## TASK OBJECTIVE
Write out the rows exactly, starting at the first line of the rows and ending at the line that contains "хозяйственные.".

:: DATA FOR THIS EXERCISE

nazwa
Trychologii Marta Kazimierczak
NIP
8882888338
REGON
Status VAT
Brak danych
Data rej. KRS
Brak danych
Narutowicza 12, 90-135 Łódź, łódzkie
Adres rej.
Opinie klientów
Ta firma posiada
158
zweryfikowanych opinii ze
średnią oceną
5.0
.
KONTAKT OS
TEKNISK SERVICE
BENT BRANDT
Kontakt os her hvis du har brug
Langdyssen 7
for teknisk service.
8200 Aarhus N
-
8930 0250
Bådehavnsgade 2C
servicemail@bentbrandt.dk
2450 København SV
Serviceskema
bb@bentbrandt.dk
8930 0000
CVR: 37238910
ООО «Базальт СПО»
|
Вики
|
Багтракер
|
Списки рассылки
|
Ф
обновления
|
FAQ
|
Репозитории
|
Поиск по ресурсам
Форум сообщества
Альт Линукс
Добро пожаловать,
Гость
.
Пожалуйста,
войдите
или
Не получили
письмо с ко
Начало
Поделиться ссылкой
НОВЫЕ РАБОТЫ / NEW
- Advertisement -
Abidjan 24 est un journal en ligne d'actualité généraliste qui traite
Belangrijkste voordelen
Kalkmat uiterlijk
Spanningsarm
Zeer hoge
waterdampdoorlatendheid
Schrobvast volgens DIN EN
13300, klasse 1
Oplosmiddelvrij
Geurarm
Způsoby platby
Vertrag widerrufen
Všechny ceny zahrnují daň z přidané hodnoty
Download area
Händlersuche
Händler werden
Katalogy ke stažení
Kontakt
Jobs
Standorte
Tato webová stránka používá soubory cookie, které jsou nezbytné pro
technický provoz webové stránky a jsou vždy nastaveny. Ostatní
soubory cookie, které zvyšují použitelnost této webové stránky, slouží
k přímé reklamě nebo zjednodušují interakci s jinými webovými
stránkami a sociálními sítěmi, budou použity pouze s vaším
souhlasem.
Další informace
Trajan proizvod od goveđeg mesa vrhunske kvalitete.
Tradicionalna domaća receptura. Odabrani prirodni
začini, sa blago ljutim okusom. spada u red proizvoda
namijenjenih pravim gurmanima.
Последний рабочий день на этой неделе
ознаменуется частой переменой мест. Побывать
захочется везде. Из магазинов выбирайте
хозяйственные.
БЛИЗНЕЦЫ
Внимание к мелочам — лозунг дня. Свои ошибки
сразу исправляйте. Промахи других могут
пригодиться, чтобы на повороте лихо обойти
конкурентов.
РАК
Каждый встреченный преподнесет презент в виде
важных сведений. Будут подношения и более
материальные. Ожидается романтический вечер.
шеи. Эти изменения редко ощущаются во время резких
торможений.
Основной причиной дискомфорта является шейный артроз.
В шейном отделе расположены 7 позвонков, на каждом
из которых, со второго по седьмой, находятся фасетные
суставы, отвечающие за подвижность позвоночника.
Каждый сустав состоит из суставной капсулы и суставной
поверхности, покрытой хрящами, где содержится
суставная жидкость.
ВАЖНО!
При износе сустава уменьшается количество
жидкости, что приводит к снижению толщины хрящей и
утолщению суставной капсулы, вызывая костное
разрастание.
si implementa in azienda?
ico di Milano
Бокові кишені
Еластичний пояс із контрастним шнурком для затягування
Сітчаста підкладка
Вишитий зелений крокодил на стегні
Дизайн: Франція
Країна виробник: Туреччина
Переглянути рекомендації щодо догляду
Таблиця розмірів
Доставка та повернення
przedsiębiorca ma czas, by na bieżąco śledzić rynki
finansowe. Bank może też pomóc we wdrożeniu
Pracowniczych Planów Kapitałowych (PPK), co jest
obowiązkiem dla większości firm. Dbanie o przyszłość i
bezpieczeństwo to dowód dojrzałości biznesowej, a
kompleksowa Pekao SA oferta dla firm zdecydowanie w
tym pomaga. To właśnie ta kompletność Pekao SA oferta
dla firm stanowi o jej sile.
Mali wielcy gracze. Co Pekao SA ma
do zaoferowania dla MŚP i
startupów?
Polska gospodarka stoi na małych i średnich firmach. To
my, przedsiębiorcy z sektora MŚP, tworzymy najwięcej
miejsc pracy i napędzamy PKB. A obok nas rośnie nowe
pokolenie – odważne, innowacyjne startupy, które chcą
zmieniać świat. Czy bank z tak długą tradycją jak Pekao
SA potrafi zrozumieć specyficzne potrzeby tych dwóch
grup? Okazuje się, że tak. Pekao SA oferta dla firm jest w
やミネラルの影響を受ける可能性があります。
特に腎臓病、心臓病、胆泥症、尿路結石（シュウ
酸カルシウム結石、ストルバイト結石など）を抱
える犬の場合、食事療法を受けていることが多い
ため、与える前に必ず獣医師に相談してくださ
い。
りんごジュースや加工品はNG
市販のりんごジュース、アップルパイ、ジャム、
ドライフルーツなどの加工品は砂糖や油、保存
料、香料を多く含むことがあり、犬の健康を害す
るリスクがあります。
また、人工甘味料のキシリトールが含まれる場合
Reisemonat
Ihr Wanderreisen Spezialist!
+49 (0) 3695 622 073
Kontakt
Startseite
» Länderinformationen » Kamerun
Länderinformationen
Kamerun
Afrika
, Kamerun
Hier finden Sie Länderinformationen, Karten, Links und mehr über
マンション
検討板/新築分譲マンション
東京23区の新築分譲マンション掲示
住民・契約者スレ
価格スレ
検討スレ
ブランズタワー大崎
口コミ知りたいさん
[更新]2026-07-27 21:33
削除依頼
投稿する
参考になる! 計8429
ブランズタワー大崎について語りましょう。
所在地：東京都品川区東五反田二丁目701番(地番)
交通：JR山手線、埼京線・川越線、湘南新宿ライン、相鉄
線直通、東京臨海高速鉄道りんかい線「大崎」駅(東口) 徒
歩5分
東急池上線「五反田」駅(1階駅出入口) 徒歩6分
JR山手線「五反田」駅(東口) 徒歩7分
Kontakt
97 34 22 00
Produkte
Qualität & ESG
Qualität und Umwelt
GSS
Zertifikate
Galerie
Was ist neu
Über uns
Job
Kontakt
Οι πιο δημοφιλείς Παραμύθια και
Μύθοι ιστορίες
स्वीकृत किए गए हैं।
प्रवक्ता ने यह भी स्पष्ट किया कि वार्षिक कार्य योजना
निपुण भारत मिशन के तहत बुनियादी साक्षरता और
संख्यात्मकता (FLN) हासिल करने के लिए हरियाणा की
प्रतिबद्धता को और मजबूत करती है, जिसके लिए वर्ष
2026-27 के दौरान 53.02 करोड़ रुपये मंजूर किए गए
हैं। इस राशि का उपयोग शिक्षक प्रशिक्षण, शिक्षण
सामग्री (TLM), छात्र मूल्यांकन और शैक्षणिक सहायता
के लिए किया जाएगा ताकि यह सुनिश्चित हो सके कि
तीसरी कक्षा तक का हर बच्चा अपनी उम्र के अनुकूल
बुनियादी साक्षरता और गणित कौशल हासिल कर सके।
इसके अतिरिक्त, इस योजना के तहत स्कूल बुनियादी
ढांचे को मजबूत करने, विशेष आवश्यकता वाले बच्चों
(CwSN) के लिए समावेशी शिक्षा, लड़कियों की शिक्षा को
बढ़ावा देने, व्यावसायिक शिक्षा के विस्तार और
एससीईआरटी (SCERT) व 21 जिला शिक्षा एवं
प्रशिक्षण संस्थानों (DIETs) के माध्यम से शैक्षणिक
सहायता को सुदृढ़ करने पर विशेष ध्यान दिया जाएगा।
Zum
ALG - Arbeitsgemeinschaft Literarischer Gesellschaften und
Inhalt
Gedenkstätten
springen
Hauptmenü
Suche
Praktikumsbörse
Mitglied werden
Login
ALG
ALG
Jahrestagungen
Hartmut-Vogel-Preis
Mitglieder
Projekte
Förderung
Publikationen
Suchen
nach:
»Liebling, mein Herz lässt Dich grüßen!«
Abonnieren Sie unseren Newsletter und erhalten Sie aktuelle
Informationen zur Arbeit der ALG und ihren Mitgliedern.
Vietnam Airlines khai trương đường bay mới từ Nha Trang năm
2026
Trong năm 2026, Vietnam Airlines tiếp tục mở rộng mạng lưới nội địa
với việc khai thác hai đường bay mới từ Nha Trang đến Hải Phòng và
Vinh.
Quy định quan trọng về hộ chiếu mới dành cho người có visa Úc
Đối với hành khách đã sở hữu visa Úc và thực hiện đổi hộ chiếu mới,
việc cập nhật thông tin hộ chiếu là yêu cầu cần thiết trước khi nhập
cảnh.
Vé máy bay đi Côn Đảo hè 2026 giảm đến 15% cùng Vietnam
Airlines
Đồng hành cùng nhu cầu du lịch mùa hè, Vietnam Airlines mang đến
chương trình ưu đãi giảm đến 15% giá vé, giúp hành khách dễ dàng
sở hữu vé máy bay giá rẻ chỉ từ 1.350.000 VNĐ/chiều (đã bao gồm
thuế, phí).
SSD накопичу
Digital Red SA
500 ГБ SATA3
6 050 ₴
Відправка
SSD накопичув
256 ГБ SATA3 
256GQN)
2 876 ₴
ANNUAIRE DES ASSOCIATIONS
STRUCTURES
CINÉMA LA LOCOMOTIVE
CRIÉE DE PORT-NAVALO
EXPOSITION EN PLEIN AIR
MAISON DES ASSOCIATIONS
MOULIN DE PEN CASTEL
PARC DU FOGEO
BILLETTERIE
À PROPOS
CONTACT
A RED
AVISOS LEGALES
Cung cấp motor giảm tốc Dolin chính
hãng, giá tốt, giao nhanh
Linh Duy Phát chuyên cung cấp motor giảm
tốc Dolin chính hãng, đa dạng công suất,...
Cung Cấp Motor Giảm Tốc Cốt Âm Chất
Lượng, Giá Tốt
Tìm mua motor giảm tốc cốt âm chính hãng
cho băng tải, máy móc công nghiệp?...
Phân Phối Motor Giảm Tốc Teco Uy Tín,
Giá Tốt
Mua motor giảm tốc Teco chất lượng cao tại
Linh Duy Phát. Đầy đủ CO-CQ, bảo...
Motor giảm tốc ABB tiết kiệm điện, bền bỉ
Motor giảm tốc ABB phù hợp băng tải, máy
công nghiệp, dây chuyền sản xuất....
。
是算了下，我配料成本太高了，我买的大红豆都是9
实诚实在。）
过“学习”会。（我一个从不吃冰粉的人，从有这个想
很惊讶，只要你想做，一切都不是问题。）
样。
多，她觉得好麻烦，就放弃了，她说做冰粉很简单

::::

## RESPONSE
nazwa
Trychologii Marta Kazimierczak
NIP
8882888338
REGON
Status VAT
Brak danych
Data rej. KRS
Brak danych
Narutowicza 12, 90-135 Łódź, łódzkie
Adres rej.
Opinie klientów
Ta firma posiada
158
zweryfikowanych opinii ze
średnią oceną
5.0
.
KONTAKT OS
TEKNISK SERVICE
BENT BRANDT
Kontakt os her hvis du har brug
Langdyssen 7
for teknisk service.
8200 Aarhus N
-
8930 0250
Bådehavnsgade 2C
servicemail@bentbrandt.dk
2450 København SV
Serviceskema
bb@bentbrandt.dk
8930 0000
CVR: 37238910
ООО «Базальт СПО»
|
Вики
|
Багтракер
|
Списки рассылки
|
Ф
обновления
|
FAQ
|
Репозитории
|
Поиск по ресурсам
Форум сообщества
Альт Линукс
Добро пожаловать,
Гость
.
Пожалуйста,
войдите
или
Не получили
письмо с ко
Начало
Поделиться ссылкой
НОВЫЕ РАБОТЫ / NEW
- Advertisement -
Abidjan 24 est un journal en ligne d'actualité généraliste qui traite
Belangrijkste voordelen
Kalkmat uiterlijk
Spanningsarm
Zeer hoge
waterdampdoorlatendheid
Schrobvast volgens DIN EN
13300, klasse 1
Oplosmiddelvrij
Geurarm
Způsoby platby
Vertrag widerrufen
Všechny ceny zahrnují daň z přidané hodnoty
Download area
Händlersuche
Händler werden
Katalogy ke stažení
Kontakt
Jobs
Standorte
Tato webová stránka používá soubory cookie, které jsou nezbytné pro
technický provoz webové stránky a jsou vždy nastaveny. Ostatní
soubory cookie, které zvyšují použitelnost této webové stránky, slouží
k přímé reklamě nebo zjednodušují interakci s jinými webovými
stránkami a sociálními sítěmi, budou použity pouze s vaším
souhlasem.
Další informace
Trajan proizvod od goveđeg mesa vrhunske kvalitete.
Tradicionalna domaća receptura. Odabrani prirodni
začini, sa blago ljutim okusom. spada u red proizvoda
namijenjenih pravim gurmanima.
Последний рабочий день на этой неделе
ознаменуется частой переменой мест. Побывать
захочется везде. Из магазинов выбирайте
хозяйственные.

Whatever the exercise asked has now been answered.